Le Brun, además de conocedor y erudito en materias histórico-artísticas, era un importante marchante, con obvias motivaciones económicas y, por lo tanto, con un buen conocimiento del mercado artístico del momento. El triunfo final de sus ideas en torno al perfil de lo que más tarde se conocerá como la figura del «conservador» de museos es uno de los hitos en la caracterización del museo contemporáneo como institución profesionalizada, con obvias repercusiones hasta nuestros días.

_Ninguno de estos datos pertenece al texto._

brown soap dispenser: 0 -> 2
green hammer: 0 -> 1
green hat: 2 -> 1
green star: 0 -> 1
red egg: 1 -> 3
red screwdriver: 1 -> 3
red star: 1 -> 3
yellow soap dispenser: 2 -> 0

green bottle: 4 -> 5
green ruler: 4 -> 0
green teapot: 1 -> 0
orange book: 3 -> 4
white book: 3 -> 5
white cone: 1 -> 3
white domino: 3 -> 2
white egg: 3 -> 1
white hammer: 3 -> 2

El 18 de mayo de 1797, en una carta del ministro del Interior a la administración del entonces llamado Museo Central de las Artes, se discutía otro punto de especial significación. La intención por parte de la administración del museo era crear un museo de enorme magnitud que expresara «una historia cronológica de las artes». «Se trata -decía el Ministro- de componer el museo central de las artes de manera que sea la reunión más exquisita posible de las producciones del arte de todas las clases, pero usted [se refiere al administrador del Museo] añade que la comisión ha contemplado también como uno de los fundamentos a tener en cuenta en el museo las producciones que pueden concurrir a una historia cronológica del arte». El ministro, alarmado, indica que de esta idea no debe seguirse la de que deban introducirse en el museo obras de mediocre calidad, ya que la obligación de formar series cronológicas completas no debe permitir la introducción de «cosas débiles». «Sería en un futuro museo de la escuela francesa -dice- donde deberá realizarse sin lagunas la historia cronológica del arte en Francia».

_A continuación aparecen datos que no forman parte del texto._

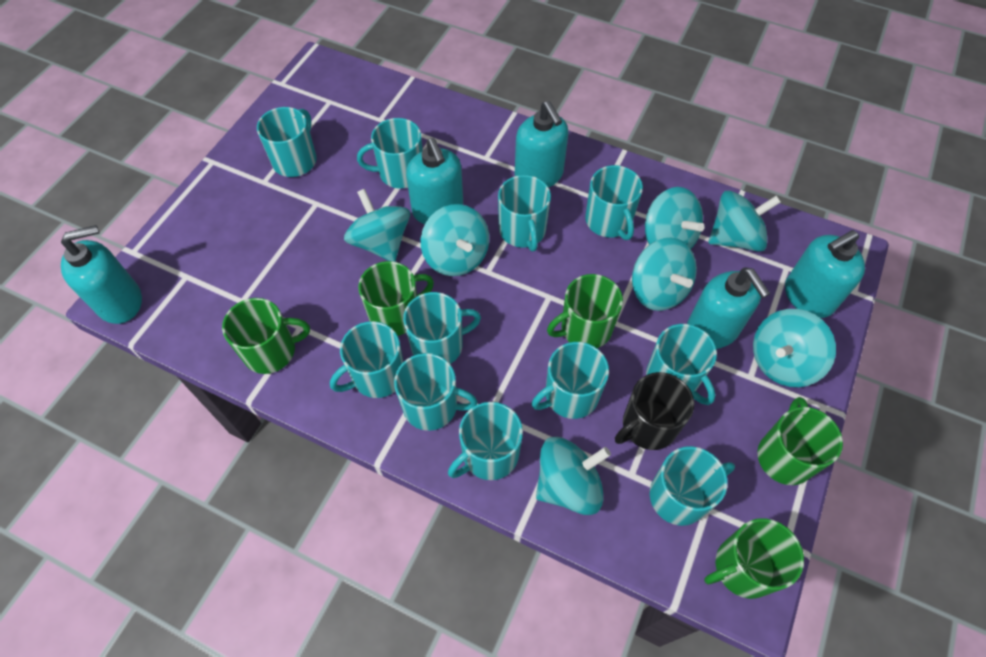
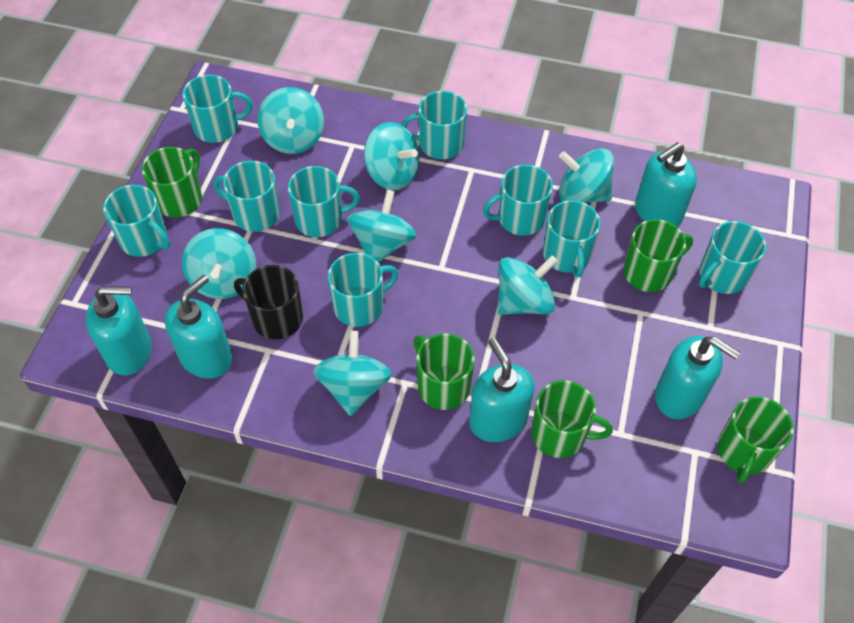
turquoise mug: 11 -> 9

El sentido de la excelencia artística debía, por tanto, corregir los excesos de una exhaustividad erudita, más propios de museos y colecciones específicas, distinguiéndose así, de manera clara y desde un principio, entre la idea de un museo de la calidad y la excelencia, con evidentes intencionalidades estéticas, y la del museo-archivo, considerado como centro de documentación y con un mayor interés en un discurso cronológico de finalidades muy vinculadas a lo pedagógico. Sin negar ni uno ni otro modelo, las autoridades revolucionarias, pretendían, más bien, distinguir y especificar sus funciones, al igual que pueden diferenciarse los goces y satisfacciones que proporciona la contemplación estética, por un lado, y los innegables placeres de la erudición, por otro.

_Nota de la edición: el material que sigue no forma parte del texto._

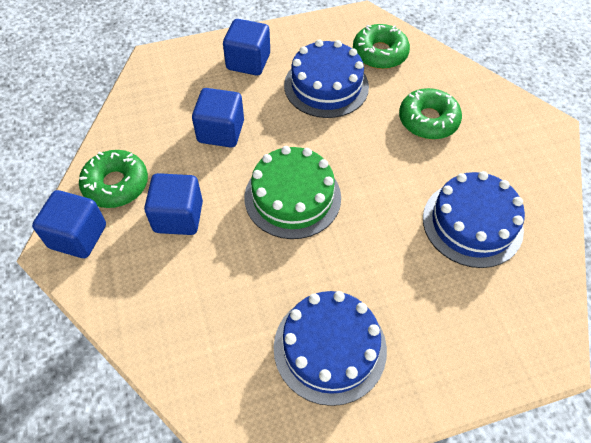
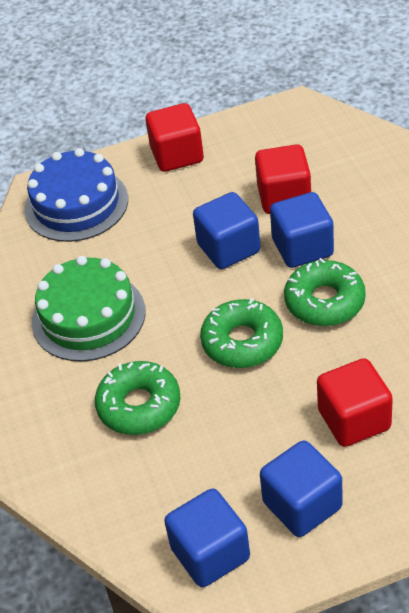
blue cake: 3 -> 1
red cube: 0 -> 3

A través de estos ejemplos es po­sible observar cómo desde finales del si­glo xviii , es decir, desde el período de la Revolución Francesa, se sientan las bases por las que discurrió a lo largo de la época contemporánea la institución museística: se trataba de una institución de carácter público, abierta a los ciudadanos con fines educativos y de delectación, gobernada por especialistas en las materias que expone, y que ha de guardar un exquisito equilibrio entre el carácter de erudito de aquello que muestra y sus cualidades de belleza. El museo revolucionario, llamado a imponerse como paradigma por excelencia a lo largo del siglo xix y buena parte del siglo xx , es, pues, una creación de estricta contemporaneidad que responde a los intereses de las burguesías cultas europeas y americanas, con abundantes diferencias de matiz entre ambos ambientes, como veremos más adelante, y sus respectivos gobiernos, y ofrece un modelo de relativo éxito hasta prácticamente la actualidad.